(ABOUT THIS EXERCISE)
Please write out the data that follows, word for word.

(GIVEN ENTRIES)

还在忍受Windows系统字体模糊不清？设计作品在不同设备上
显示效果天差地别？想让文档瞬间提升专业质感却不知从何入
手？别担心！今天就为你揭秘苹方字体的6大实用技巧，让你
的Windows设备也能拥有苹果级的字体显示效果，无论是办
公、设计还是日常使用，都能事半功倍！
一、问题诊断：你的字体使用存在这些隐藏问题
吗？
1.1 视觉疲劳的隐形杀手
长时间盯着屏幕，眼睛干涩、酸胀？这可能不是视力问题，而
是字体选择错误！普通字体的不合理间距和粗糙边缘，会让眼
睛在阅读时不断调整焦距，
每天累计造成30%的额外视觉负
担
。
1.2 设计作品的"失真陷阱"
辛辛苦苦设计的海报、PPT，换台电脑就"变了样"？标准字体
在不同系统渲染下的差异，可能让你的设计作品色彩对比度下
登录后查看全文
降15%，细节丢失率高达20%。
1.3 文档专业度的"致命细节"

(EXERCISE ANSWER)
还在忍受Windows系统字体模糊不清？设计作品在不同设备上
显示效果天差地别？想让文档瞬间提升专业质感却不知从何入
手？别担心！今天就为你揭秘苹方字体的6大实用技巧，让你
的Windows设备也能拥有苹果级的字体显示效果，无论是办
公、设计还是日常使用，都能事半功倍！
一、问题诊断：你的字体使用存在这些隐藏问题
吗？
1.1 视觉疲劳的隐形杀手
长时间盯着屏幕，眼睛干涩、酸胀？这可能不是视力问题，而
是字体选择错误！普通字体的不合理间距和粗糙边缘，会让眼
睛在阅读时不断调整焦距，
每天累计造成30%的额外视觉负
担
。
1.2 设计作品的"失真陷阱"
辛辛苦苦设计的海报、PPT，换台电脑就"变了样"？标准字体
在不同系统渲染下的差异，可能让你的设计作品色彩对比度下
登录后查看全文
降15%，细节丢失率高达20%。
1.3 文档专业度的"致命细节"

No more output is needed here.